Compute daily net returns for an asset of your choice and visualize the distribution of daily returns in a histogram using 100 bins. Also, use geom_vline() to add a dashed red vertical line that indicates the 5 percent quantile of the daily returns. Compute summary statistics (mean, standard deviation, minimum, and maximum) for the daily returns.
Take your code from the previous exercises and generalize it such that you can perform all the computations for an arbitrary number of symbols (e.g., symbol = ["AAPL", "MMM", "BA"]). Automate the download, the plot of the price time series, and create a table of return summary statistics for this arbitrary number of assets.
To facilitate the computation of the annualization factor, write a function that takes a vector of return dates as input and determines the frequency before returning the appropriate annualization factor.
Are days with high aggregate trading volume often also days with large absolute returns? Find an appropriate visualization to analyze the question using the symbol AAPL.

References

Goldstein, Itay, Ralph S J Koijen, and Holger M. Mueller. 2021. “COVID-19 and its impact on financial markets and the real economy.” Review of Financial Studies 34 (11): 5135–48. https://doi.org/10.1093/rfs/hhab085.
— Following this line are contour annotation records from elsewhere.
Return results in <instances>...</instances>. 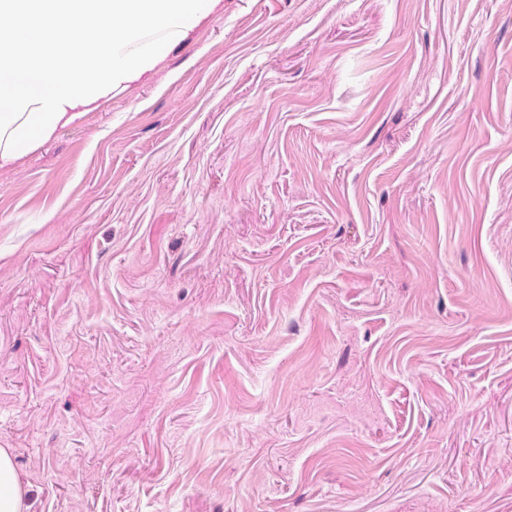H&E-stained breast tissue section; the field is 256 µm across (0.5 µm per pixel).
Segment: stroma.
Here are the masks:
<instances>
[{
  "mask_svg": "<svg viewBox=\"0 0 512 512\" xmlns=\"http://www.w3.org/2000/svg\"><path fill=\"white\" fill-rule=\"evenodd\" d=\"M0 168L26 512H512V0H223Z\"/></svg>",
  "mask_w": 512,
  "mask_h": 512,
  "instance_id": "stroma-1",
  "label": "stroma"
}]
</instances>
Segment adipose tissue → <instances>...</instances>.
Here are the masks:
<instances>
[{
	"instance_id": "adipose-tissue-1",
	"label": "adipose tissue",
	"mask_w": 512,
	"mask_h": 512,
	"mask_svg": "<svg viewBox=\"0 0 512 512\" xmlns=\"http://www.w3.org/2000/svg\"><path fill=\"white\" fill-rule=\"evenodd\" d=\"M222 0H0V167L152 77ZM27 494L0 448V512Z\"/></svg>"
}]
</instances>
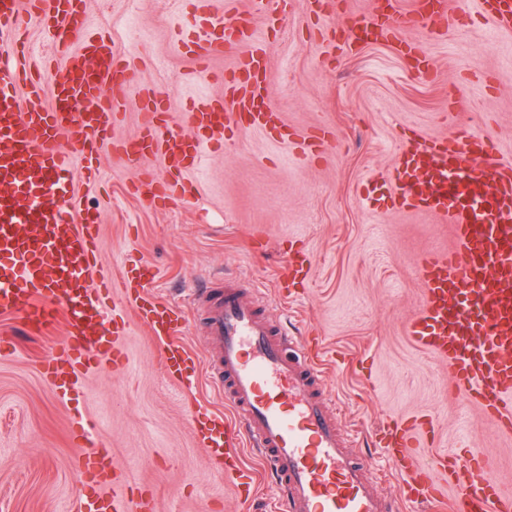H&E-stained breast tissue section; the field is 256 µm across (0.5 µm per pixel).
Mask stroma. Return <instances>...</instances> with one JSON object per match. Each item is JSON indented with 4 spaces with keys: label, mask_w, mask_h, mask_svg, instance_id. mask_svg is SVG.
Returning a JSON list of instances; mask_svg holds the SVG:
<instances>
[{
    "label": "stroma",
    "mask_w": 512,
    "mask_h": 512,
    "mask_svg": "<svg viewBox=\"0 0 512 512\" xmlns=\"http://www.w3.org/2000/svg\"><path fill=\"white\" fill-rule=\"evenodd\" d=\"M369 2L269 0L267 15L254 17L265 33L275 107L299 132L339 135L321 157L304 158L273 130L228 131L205 146L176 200L151 203L135 186L148 174L165 177L162 158L130 168L107 145L96 174L73 169V213L97 219L106 278L151 263L158 271L151 291L182 305L198 280L218 273L264 290L275 323L308 332L334 355L327 385L337 425L357 437L370 475L390 467L375 429L392 417L425 416L433 434L417 441L421 465L473 438L509 493L512 438L494 433L476 406L458 398L447 365L406 334L423 294L420 258L448 249L452 235L435 216L396 206L393 176L406 137L451 134L444 114L454 104L464 106L463 122L478 124L495 157L512 163V34L494 30L479 0H448L457 26L434 36L423 27L404 33L434 58L428 78L397 46L348 45L347 29ZM191 9L190 0H87L91 33L109 37L132 74L111 136L136 133L148 89L161 91L169 125L183 129L194 100L223 97L224 57L209 62L212 80L195 81L194 62L178 51ZM283 11L284 33L266 30L267 16ZM301 248L311 255L308 277L280 299L278 267ZM63 340V327L36 336L17 317L0 315V512H74L87 419L125 480L151 491L154 512H245L188 425L190 416L202 421L216 408L204 382L168 379L161 343L133 322L124 369L88 374L68 400L42 375Z\"/></svg>",
    "instance_id": "1"
}]
</instances>
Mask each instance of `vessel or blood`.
I'll return each instance as SVG.
<instances>
[{
  "label": "vessel or blood",
  "instance_id": "vessel-or-blood-1",
  "mask_svg": "<svg viewBox=\"0 0 512 512\" xmlns=\"http://www.w3.org/2000/svg\"><path fill=\"white\" fill-rule=\"evenodd\" d=\"M196 10L181 40L198 64L216 53L229 61L224 86L234 105L204 97L193 104L192 135L159 122L157 99H149L140 135L116 144L125 163L149 154L163 156L169 180H142L137 193L147 200L175 191L176 177L197 168L203 147L230 128L279 132L313 156L336 140L334 132L296 138L267 99V57L263 39L249 19L229 13L225 0H195ZM54 20L61 32L52 45V65L32 74L28 42L21 62L0 71V313H12L25 330L45 335L65 324L66 336L45 369L55 389L74 393L82 370L123 364L125 323L108 319L91 282L97 273L99 226L72 219L68 182L74 166L97 168L110 112L128 80V67L111 40L89 34L81 0H0V31L19 35L22 10ZM480 12L499 31H512V0H480ZM406 21L396 6L355 24L371 40L399 37ZM396 170L401 206L449 224L453 244L420 260L425 286L421 307L406 333L420 348L446 362L455 391L478 406L498 433L512 435V164L498 162L480 135L460 131L443 138L413 136L401 147ZM157 277L142 264L123 276L129 309L162 343L167 376L204 374L213 396L228 405L194 433L210 448L220 473L250 502L258 472L242 462L253 448L290 512H399L419 501L435 512H512L506 495L479 448L436 455L432 468L416 466L410 451L421 422H387L380 442L402 495L391 502L378 493L357 440L336 423V400L327 387L322 350L288 335L267 317V302L240 279L208 278L189 298L210 356L179 338V304L149 291ZM441 470L454 491L445 501L432 479ZM146 493L129 492L113 477L111 493L77 496L75 512H153Z\"/></svg>",
  "mask_w": 512,
  "mask_h": 512
}]
</instances>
Harris, Charles R., K. Jarrod Millman, Stéfan J. van der Walt, Ralf Gommers, Pauli Virtanen, David Cournapeau, Eric Wieser, et al. 2020. “Array Programming with NumPy.” Nature 585 (7825): 357–62. https://doi.org/10.1038/s41586-020-2649-2.
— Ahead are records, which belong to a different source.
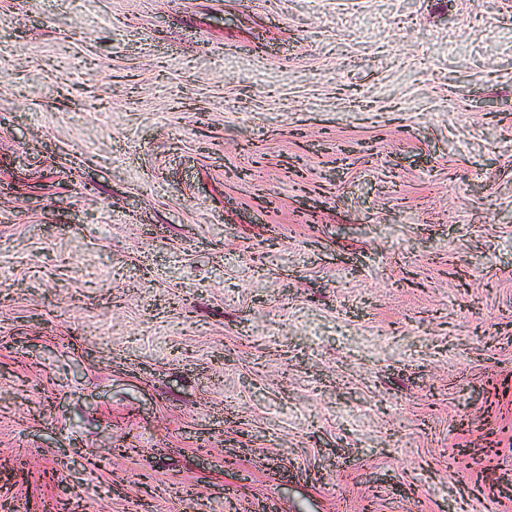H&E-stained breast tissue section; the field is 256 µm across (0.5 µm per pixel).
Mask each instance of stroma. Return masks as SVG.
<instances>
[{"label":"stroma","instance_id":"stroma-1","mask_svg":"<svg viewBox=\"0 0 512 512\" xmlns=\"http://www.w3.org/2000/svg\"><path fill=\"white\" fill-rule=\"evenodd\" d=\"M0 512H512V0H0Z\"/></svg>","mask_w":512,"mask_h":512}]
</instances>
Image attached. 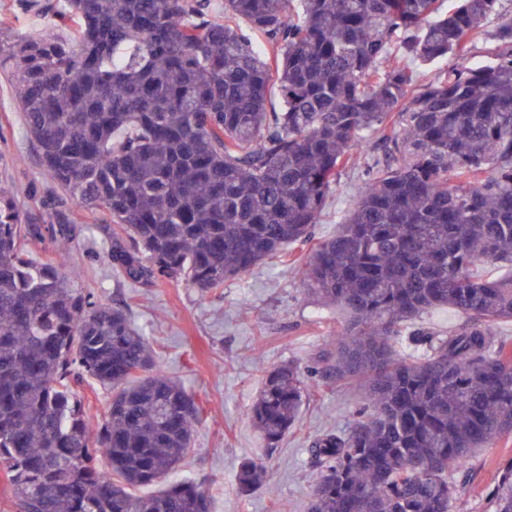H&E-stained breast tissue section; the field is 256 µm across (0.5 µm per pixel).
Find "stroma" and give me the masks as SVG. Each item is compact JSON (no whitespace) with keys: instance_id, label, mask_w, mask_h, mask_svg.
<instances>
[{"instance_id":"35a3bbf8","label":"stroma","mask_w":512,"mask_h":512,"mask_svg":"<svg viewBox=\"0 0 512 512\" xmlns=\"http://www.w3.org/2000/svg\"><path fill=\"white\" fill-rule=\"evenodd\" d=\"M50 0H0V33L28 38L52 27ZM361 171H345L315 228L316 239L335 235L350 208ZM11 186L31 223L49 225L42 196L57 187L44 171L26 132L9 72L0 70V184ZM65 215L78 231L71 265L78 283L94 298L124 306L131 321L154 344L168 371L194 394L204 409L185 463L173 480L201 484L211 512H306L310 493V438L327 427L345 428L364 405L353 383L316 379L315 394L304 405L299 425L277 448L265 449L250 420L264 372L294 363L317 366L332 347L341 316L303 292L295 270L273 258L225 283L204 298L182 283L137 288L112 270L108 252L112 227L95 223L80 206L67 203ZM247 458L267 467L274 494L243 496L235 475ZM512 463V437L475 451L454 474V512H494L491 492L503 468Z\"/></svg>"}]
</instances>
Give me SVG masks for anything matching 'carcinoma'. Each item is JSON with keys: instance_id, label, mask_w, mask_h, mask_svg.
<instances>
[{"instance_id": "obj_1", "label": "carcinoma", "mask_w": 512, "mask_h": 512, "mask_svg": "<svg viewBox=\"0 0 512 512\" xmlns=\"http://www.w3.org/2000/svg\"><path fill=\"white\" fill-rule=\"evenodd\" d=\"M67 34L0 35L27 133L63 195L112 224V269L137 288L215 294L311 246L308 296L345 320L324 366L267 371L251 420L274 448L312 378L356 382L365 407L311 443L308 512H453L478 448L512 436V18L490 60L416 84L464 54L502 0H56ZM277 87L278 112L267 111ZM363 185L332 238L314 229L343 168ZM56 240L33 262L25 240ZM76 228L31 224L0 187V471L16 512H210L185 461L203 407L127 311L67 263ZM448 308L440 333L404 331ZM111 392L94 425L86 383ZM106 459L108 468L99 467ZM145 485L159 489L138 494ZM249 496L267 471L245 461ZM512 512V463L494 488ZM465 319L462 315L448 311V309H437L424 316L422 323L424 326L438 331H448V329L462 323Z\"/></svg>"}]
</instances>
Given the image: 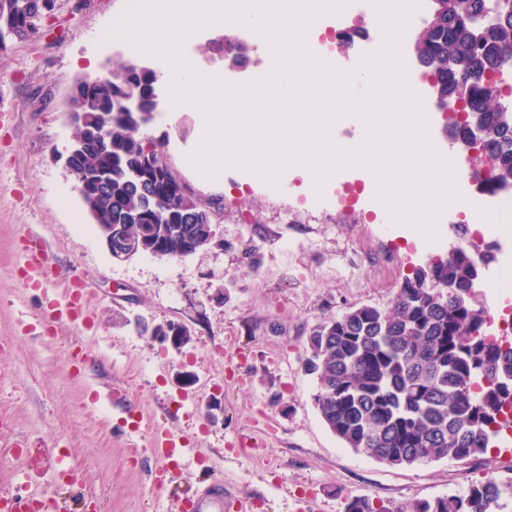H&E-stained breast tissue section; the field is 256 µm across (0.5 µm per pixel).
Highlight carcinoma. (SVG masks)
I'll list each match as a JSON object with an SVG mask.
<instances>
[{"instance_id":"cac0c4a2","label":"carcinoma","mask_w":512,"mask_h":512,"mask_svg":"<svg viewBox=\"0 0 512 512\" xmlns=\"http://www.w3.org/2000/svg\"><path fill=\"white\" fill-rule=\"evenodd\" d=\"M41 0H0V30L10 40L39 37ZM420 65L457 103L450 134L467 132L468 115L487 123L470 169L485 173L483 192L512 184V104L496 73L512 67V0H448L414 41ZM459 66L450 68L448 60ZM95 105L76 90L72 107L85 113L74 127L84 142L73 174L85 183L83 203L96 224H126L137 247L153 256L176 239L194 240L197 225L214 223L168 167L160 143L124 107L132 85L142 111H153L156 73L128 62L100 77ZM478 275L467 250L418 269L385 309L364 305L319 324L310 336L307 369L316 375L314 404L327 428L348 448L393 466L448 457L465 461L487 452L500 420L512 409V344L487 333ZM440 282L454 294H438ZM512 481L492 476L463 494L419 500L406 512H503Z\"/></svg>"}]
</instances>
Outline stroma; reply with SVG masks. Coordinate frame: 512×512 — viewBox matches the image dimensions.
<instances>
[{"mask_svg": "<svg viewBox=\"0 0 512 512\" xmlns=\"http://www.w3.org/2000/svg\"><path fill=\"white\" fill-rule=\"evenodd\" d=\"M128 0H57L48 32L0 52V488L20 486L25 458L12 444L56 448L96 512H163L150 449L160 427L180 437L171 496L223 479L246 512H345L369 499L399 512L460 493L485 476L512 480V450L458 462L391 466L345 447L313 402L305 370L309 336L352 308L387 307L405 276L446 258L456 240L440 216L435 247L413 225L383 223L376 192L357 167L313 199L293 172L278 186L228 166L223 183L199 178L186 159L199 147L195 112L161 105L147 133L197 197L219 203V239L182 259L112 258L63 157L74 129L65 117L74 84L138 60L156 74L164 58L133 56L113 25ZM249 47L242 60L212 51L224 35ZM268 41L251 27H202L182 46L200 73L231 91L251 89L273 68ZM497 246L476 284L490 315L506 294L487 280L512 270V230L470 225ZM43 248L44 287L25 285L26 249ZM82 317L57 319L70 286ZM126 395L112 403L113 390ZM143 417L131 434L128 411Z\"/></svg>", "mask_w": 512, "mask_h": 512, "instance_id": "obj_1", "label": "stroma"}]
</instances>
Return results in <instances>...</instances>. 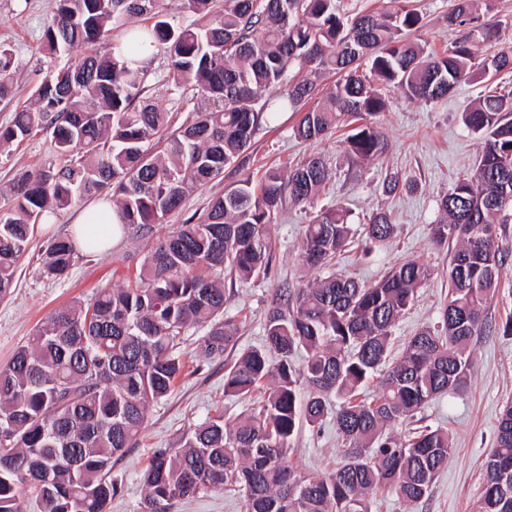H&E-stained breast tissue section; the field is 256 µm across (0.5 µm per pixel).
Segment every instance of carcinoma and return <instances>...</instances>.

Kibirige, Hassan. 2023. “Plotnine: An Implementation of the Grammar of Graphics in Python.” https://pypi.org/project/plotnine/.

McKinney, Wes. 2010. “Data Structures for Statistical Computing in Python.” In Proceedings of the 9th Python in Science Conference, edited by Stéfan van der Walt and Jarrod Millman, 56–61. https://doi.org/10.25080/Majora-92bf1922-00a .

Tsay, Ruey S. 2010. Analysis of financial time series. John Wiley & Sons.

Wilkinson, Leland. 2012. The grammar of graphics. Springer.